With the mood of the festive wintry season with breads and nut butters, I have been experimenting with protein powders and making protein breads so I can control the ingredients and sweetness. As you know I tend to find the easiest way in my creations, this nourishing banana bread with figs and walnuts is soft and moist and protein packed and only takes 15 min to make and 45min to bake!
Figs contain a wealth of beneficial nutrients, including vitamin A, vitamin B1, vitamin B2, calcium, iron, phosphorus, manganese, sodium, potassium and chlorine and walnuts helps reduce inflammation and improve the composition of blood fats. It is also packed with antioxidant properties, Omega-3s, Vitamin E and many other minerals and nutrients.
2 tablespoons Ground flaxseed
6 tablespoons Water
Flour Mix *You can also use 90g Gluten Free all purpose flour with 30g Vegan Protein Powder*
50g Buckwheat Flour
20g Chickpea Flour
20g Chestnut Flour
30g Purple Balance Vegan Omega Protein Powder
1 teaspoon baking powder
2 Ripe Bananas
105g Coconut oil
30g Coconut Sugar
1 teaspoon vanilla extract
6 Dried Figs, chopped
Handful of Walnuts, chopped
1. Preheat oven to 180C. And line a 6×9 inch baking tin with parchment paper or two 5 x 2.5 inch loaf pans.

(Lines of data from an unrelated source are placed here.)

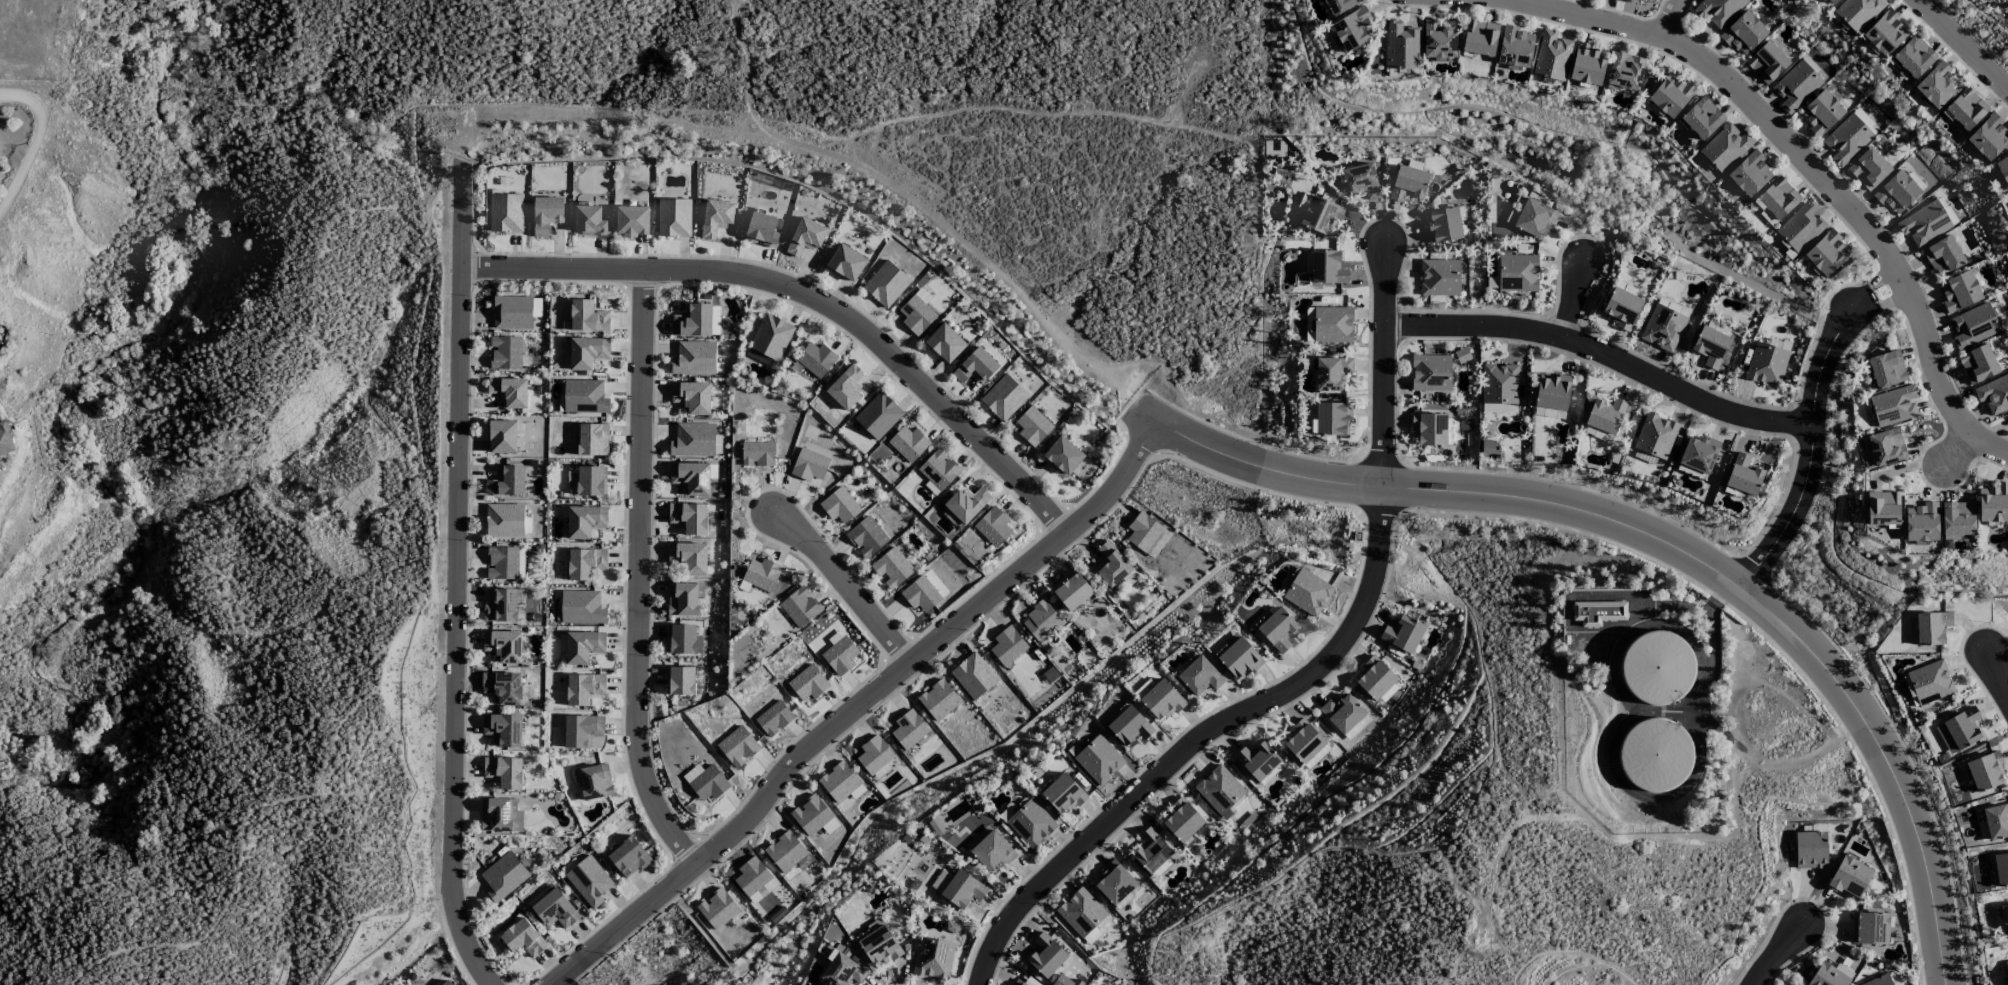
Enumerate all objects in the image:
building: (1600, 0)
building: (1631, 1)
building: (1650, 1)
building: (1830, 2)
building: (1339, 6)
building: (1718, 11)
building: (1857, 13)
road: (1669, 18)
building: (1352, 30)
building: (1743, 33)
building: (1885, 34)
building: (1480, 38)
building: (1438, 41)
building: (1402, 46)
road: (1962, 46)
building: (1514, 48)
building: (1551, 57)
building: (1914, 57)
building: (1767, 62)
building: (1587, 65)
building: (1814, 68)
building: (1625, 72)
building: (1935, 86)
building: (1795, 87)
building: (1670, 96)
road: (26, 99)
building: (1966, 109)
building: (1821, 113)
building: (1702, 119)
building: (1865, 121)
building: (1988, 138)
building: (1846, 140)
building: (1725, 148)
road: (35, 159)
road: (1806, 164)
building: (1868, 169)
building: (2002, 170)
building: (1749, 175)
building: (1360, 181)
building: (1915, 181)
building: (1408, 184)
building: (1897, 193)
building: (1775, 201)
road: (948, 210)
building: (505, 213)
building: (546, 214)
building: (1320, 215)
building: (716, 217)
building: (673, 218)
building: (1534, 218)
building: (588, 221)
building: (632, 221)
building: (1924, 224)
building: (1442, 225)
building: (1801, 227)
building: (761, 229)
building: (806, 237)
building: (1826, 254)
building: (1942, 256)
building: (846, 263)
building: (1327, 268)
building: (1517, 273)
building: (1439, 278)
building: (885, 284)
building: (1959, 292)
road: (1882, 294)
road: (810, 298)
road: (1573, 304)
building: (1621, 308)
building: (512, 313)
building: (916, 315)
building: (587, 317)
building: (692, 322)
building: (1332, 325)
building: (1973, 326)
building: (1662, 329)
building: (771, 337)
building: (945, 343)
building: (1710, 347)
building: (505, 353)
building: (587, 353)
building: (1462, 356)
road: (1604, 357)
building: (759, 358)
building: (694, 359)
building: (814, 360)
building: (1977, 364)
building: (1766, 365)
road: (1386, 366)
building: (975, 367)
building: (1886, 369)
building: (1430, 373)
building: (1331, 374)
building: (1499, 384)
building: (845, 388)
building: (509, 392)
building: (1552, 392)
building: (1993, 394)
building: (584, 397)
building: (692, 397)
building: (1003, 398)
building: (1894, 406)
building: (1498, 408)
building: (878, 416)
building: (1605, 416)
building: (1332, 419)
building: (1032, 427)
building: (1430, 430)
building: (1598, 434)
building: (1655, 436)
building: (502, 437)
building: (6, 439)
building: (591, 440)
building: (693, 440)
building: (908, 444)
building: (1489, 446)
building: (1885, 448)
road: (1815, 452)
road: (1961, 452)
building: (757, 454)
building: (1698, 454)
building: (1062, 456)
building: (1644, 457)
building: (809, 465)
building: (938, 469)
building: (1743, 476)
building: (690, 478)
building: (591, 481)
building: (506, 482)
building: (966, 504)
building: (1993, 504)
building: (839, 506)
building: (1883, 508)
building: (689, 518)
building: (1957, 520)
building: (504, 521)
building: (584, 521)
building: (1921, 524)
building: (992, 527)
building: (1146, 534)
building: (866, 537)
road: (1674, 548)
building: (688, 558)
building: (505, 563)
building: (585, 563)
building: (1111, 565)
building: (891, 568)
building: (761, 575)
road: (642, 579)
road: (459, 581)
road: (845, 584)
building: (1071, 592)
building: (1308, 593)
building: (920, 595)
building: (684, 599)
building: (502, 605)
building: (581, 607)
building: (800, 607)
building: (1598, 613)
building: (1041, 622)
building: (1931, 628)
building: (1277, 630)
building: (1403, 634)
building: (684, 640)
building: (503, 646)
building: (1007, 646)
building: (583, 647)
building: (839, 654)
building: (1239, 659)
building: (1656, 668)
building: (973, 676)
building: (1199, 677)
road: (1997, 677)
building: (1375, 679)
building: (681, 681)
building: (1927, 683)
building: (808, 684)
building: (502, 687)
building: (583, 689)
building: (938, 701)
building: (1161, 701)
road: (857, 706)
building: (1342, 713)
building: (774, 719)
building: (1129, 726)
building: (502, 730)
building: (908, 730)
building: (1958, 731)
building: (583, 732)
road: (1203, 738)
building: (1302, 742)
building: (737, 747)
building: (874, 755)
building: (1654, 756)
building: (1316, 757)
building: (1098, 760)
building: (1257, 761)
building: (504, 772)
building: (1985, 772)
building: (593, 782)
building: (705, 782)
building: (841, 783)
building: (1219, 791)
building: (1063, 794)
building: (500, 816)
building: (813, 817)
building: (1996, 821)
building: (1182, 822)
building: (1030, 824)
building: (989, 850)
building: (1810, 850)
building: (1151, 851)
building: (785, 852)
building: (627, 856)
building: (2001, 869)
building: (503, 877)
building: (1849, 878)
building: (754, 880)
building: (589, 881)
building: (1114, 883)
building: (962, 890)
building: (717, 909)
building: (555, 910)
building: (1081, 912)
building: (2004, 920)
building: (1869, 929)
building: (1092, 936)
building: (522, 938)
building: (879, 946)
building: (1045, 956)
road: (1777, 956)
building: (932, 958)
building: (2006, 970)
building: (842, 972)
building: (1830, 975)
building: (1066, 981)
building: (1879, 981)
building: (1025, 982)
building: (446, 983)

2. In a small bowl, mix ground flax seeds with warm water and set aside.
3. In a large bowl, smash the bananas (or puree in a food processor). Add in the coconut sugar, Flax Egg, vanilla extract and mix well.
4. Mix in your Flour Mix and baking soda until it is a smooth consistency. It should be quite thick
5. Fold in your chopped figs and chopped walnuts. Pour into the baking dish and smooth the top.
6. Bake at 180C for about 45 minutes or until it darkens and looks set on top and a toothpick inserted into the centre comes out dry. Allow to cool for about 30 minutes before cutting into it – this is hardest part because the aroma is absolutely divine!
Enjoy it with nut butters and fresh fruits! To store, place the loaf in an air tight container or zip lock bag.